Headaches (HA) can significantly alter a person’s quality of life. Moreover, they can interfere and sometimes even prevent an individual from performing important activities such as going to work, attending school, or participating in group activities such as sports, music programs, holiday gatherings, and more. The focus of this month’s Health Update is on Tension-Type Headaches (TTH), a common “primary headache” with tremendous socioeconomic impact.

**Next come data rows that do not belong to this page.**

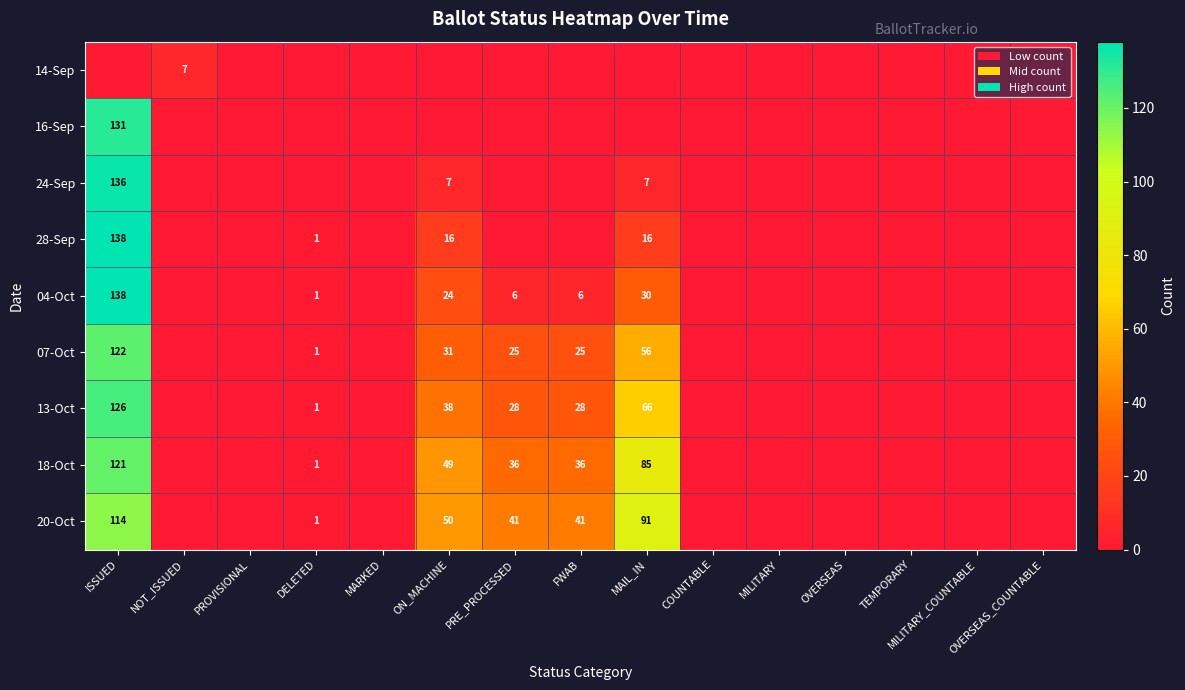

How many series are shown in this chart?

9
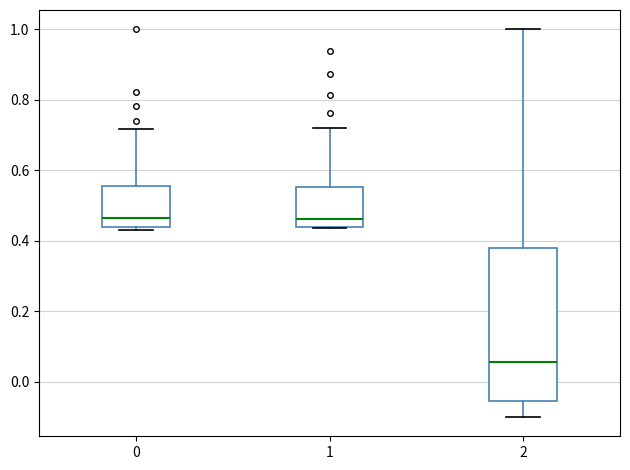

Reading left to right, read every box against the y-axis: the position of its median line, the range the box covers, and the ends of its whiskers. The values are not printed on the chart, so give them approximately, as read against the axis.

0: median 0.46, box 0.44 to 0.56, whiskers 0.44 (just below the box's lower edge) to 0.72
1: median 0.46, box 0.44 to 0.56, whiskers 0.44 to 0.72
2: median 0.06, box -0.06 to 0.38, whiskers -0.10 to 1.00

Compared with migraine headaches, tension-type headaches are actually more common and can be equally as disabling. A recent study reviewing popular treatment approaches for TTH reported that establishing an accurate diagnosis is important prior to beginning treatment and finding “…non-drug management is crucial.” Recommendations regarding treatment also include becoming educated about TTH, obtaining reassurance, and identifying trigger factors that can precipitate a TTH. Psychological treatments with scientifically-proven benefit include relaxation training, EMG biofeedback, and “cognitive-behavioral therapy” (CBT). physical therapy, chiropractic, and acupuncture are widely used, but further research supporting these approaches is needed. The researchers state “simple analgesics” are the primary drug choice for TTH, but they strongly oppose the use of combination analgesics, triptans, muscle relaxants, and opioids, “….and it is crucial to avoid frequent and excessive use of simple analgesics to prevent the development of medication-overuse headache.” They state that the tricyclic antidepressant amitriptyline is “drug of first choice” when treating chronic TTH, but they point out side effects can be significant, thus hampering their use. The researchers conclude that the treatment of frequent TTH is often difficult, and multidisciplinary approaches can be helpful. THIS IS WHERE CHIROPRACTIC FITS IN! These researchers state that non-drug approaches as well as medications “…with higher efficacy and fewer side effects [are] urgently needed.” They advise that future studies need to focus on optimizing treatment programs to best suit the individual patient utilizing psychological, physical, and pharmacological-treatment approaches.
So, what can chiropractic bring to the table in this “team” treatment approach? First of all, it is non-drug oriented, the need of which clearly was emphasized in this study. Second, the presence of muscle tension at the base of the skull/top of the neck can be addressed VERY SPECIFICALLY with spinal manipulation of the cervical spine, active release, myofascial release, trigger point therapy, manual cervical traction, and more! Third, the use of NON-PRESCRIPTION nutrients such as ginger, tumeric, boswellia, Bromelain, white willow bark, fish oil/omega-3 fatty acids are all non-drug (with fewer potential side effects) options that facilitate in controlling inflammation. Using a home cervical traction device can also be VERY HELPFUL! Specific exercise training aimed at muscle relaxation, stretching, and strengthening (especially the deep neck flexors) can ALL BE MANAGED by a doctor of chiropractic!!!